■ **DIRECTIONS**: Among the records below, find each line containing the word "Giảm" and copy it.

■ **MATERIAL SUPPLIED**:
########################################

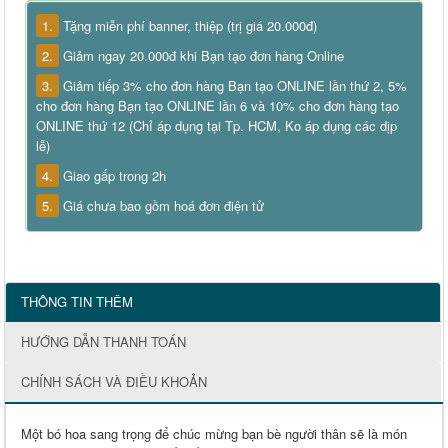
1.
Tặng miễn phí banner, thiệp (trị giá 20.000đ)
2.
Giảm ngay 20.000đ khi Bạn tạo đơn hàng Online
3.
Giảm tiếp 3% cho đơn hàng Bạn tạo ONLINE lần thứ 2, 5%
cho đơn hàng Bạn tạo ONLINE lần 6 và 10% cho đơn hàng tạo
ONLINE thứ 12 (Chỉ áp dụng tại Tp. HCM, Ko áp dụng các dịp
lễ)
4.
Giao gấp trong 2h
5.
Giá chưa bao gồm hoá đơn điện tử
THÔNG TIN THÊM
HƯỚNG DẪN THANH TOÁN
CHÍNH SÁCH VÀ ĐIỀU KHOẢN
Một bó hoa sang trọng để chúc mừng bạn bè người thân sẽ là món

########################################

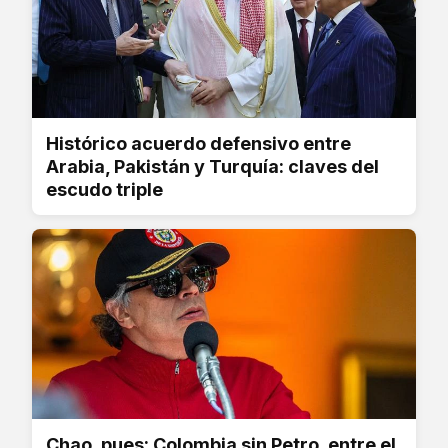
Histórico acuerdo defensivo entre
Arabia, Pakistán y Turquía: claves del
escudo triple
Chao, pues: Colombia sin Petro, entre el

########################################

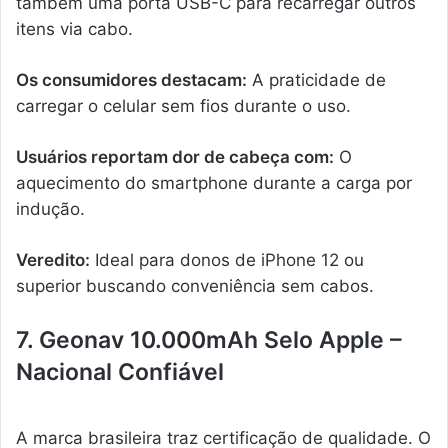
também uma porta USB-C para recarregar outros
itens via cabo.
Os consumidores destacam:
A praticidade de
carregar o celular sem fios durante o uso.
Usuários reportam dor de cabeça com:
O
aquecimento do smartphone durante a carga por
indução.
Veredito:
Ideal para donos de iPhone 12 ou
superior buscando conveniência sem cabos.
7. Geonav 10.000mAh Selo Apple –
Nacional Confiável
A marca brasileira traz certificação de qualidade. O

########################################

■ **ANSWER AREA**:
Giảm ngay 20.000đ khi Bạn tạo đơn hàng Online
Giảm tiếp 3% cho đơn hàng Bạn tạo ONLINE lần thứ 2, 5%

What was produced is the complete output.